どんな雑誌もそうだが、当然のことながら売り上げには浮き沈みがあり、それをもっとも大きく左右するのが特集である。去年の7月に『昭和40年男』の50号を記念して組んだ特集の“昭和洋楽”はよく売れた特集だった。ありそでなかったこの言葉は、70年代の終わりと80年のスタートの洋楽シーンをリアルタイムで感じられたことでひねり出せた。僕はこの特集で定義した世界観を、広くプロデュースしていきたいと企んでいる。
当時はなんの知識もなく、英語の曲ならかっこいいと背伸びするようにむさぼりついた。後に音楽をカテゴライズして語りだすわけだが、そんなんは百害あって一利なしと今になるとわかる。雑誌ミュージックライフとラジオから徐々に知識を蓄えては、受け売りのロジックで武装して行った僕だ、ヤレヤレ。それが前述の時期はカテゴリーなんかで色眼鏡をかけないで聴くから、ごちゃ混ぜに“いい曲”を楽しめた。
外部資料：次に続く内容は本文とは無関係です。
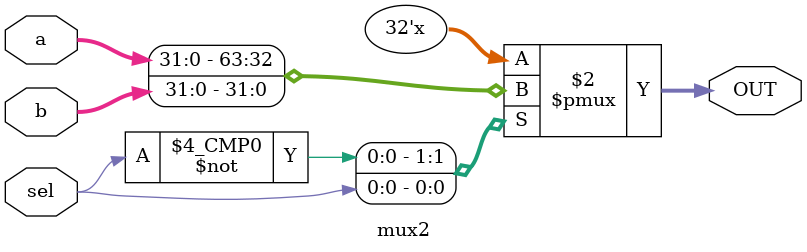
<source format=v>
module mux2(a,b,sel,OUT);
input[31:0]a,b;
 input sel;
 output reg[31:0] OUT;
 always@(a,b,sel)
  begin
  case(sel)
  0: OUT=a;
  1: OUT=b;
  endcase
  end
  endmodule
</source>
例えば79年(中1〜2)のヒット曲であれば、シックの『おしゃれフリーク』もナックの『マイ・シャローナ』もロッド・スチュワートの『アイム・セクシー』も全ていい曲とカテゴライズして楽しんだ。
この年で強く思い出に残っているのがロッド・スチュワートだ。テレビで見た彼はそれまで見たどんなシンガーよりイカしていた。なんで僕はブロンドでないのだろうと、わけのわからん気持ちで眺めてはうっとりしていた。そのとき歌っていたのが『アイム・セクシー』で、そのまんまLPレコードを手に入れた。クイーンの『ジャズ』『オペラ座の夜』に続いて3枚目に購入したアルバムだったが、残念ながらこのアルバムはあまり好みでなかった。後に知ることだが、彼のそれまでのキャリアでもっともよくないアルバムだったのだ。
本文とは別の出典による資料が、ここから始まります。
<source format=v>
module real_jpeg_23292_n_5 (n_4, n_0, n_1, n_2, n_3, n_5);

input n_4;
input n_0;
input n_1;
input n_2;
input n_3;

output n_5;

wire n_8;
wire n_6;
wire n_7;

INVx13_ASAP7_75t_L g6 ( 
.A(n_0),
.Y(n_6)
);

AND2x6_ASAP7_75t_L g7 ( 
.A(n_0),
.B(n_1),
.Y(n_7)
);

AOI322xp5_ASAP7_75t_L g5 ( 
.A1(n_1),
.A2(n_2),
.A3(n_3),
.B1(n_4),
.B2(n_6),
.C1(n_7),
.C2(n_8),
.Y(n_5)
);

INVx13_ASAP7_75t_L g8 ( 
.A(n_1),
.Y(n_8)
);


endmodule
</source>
いや、これこそが今に至った僕が昭和洋楽なのだと自信を持って呼ぶことができる。あの頃は、大物が流れに乗っかっちゃって、後世になってダメダメだと言われてしまう作品が次々とリリースされた。特にディスコミュージックの要素は多くのミュージシャンが取り入れてはヒットチャートを駆け上がった。それによって、僕のような新しいファンの獲得にもなったのだからいいだろうし、そのような曲がバンバン売れた日本の市場があったことも素晴らしい。これらの現象すべてが昭和洋楽なのだ。皆さんのうなづいている姿が目に浮かぶよ(笑)。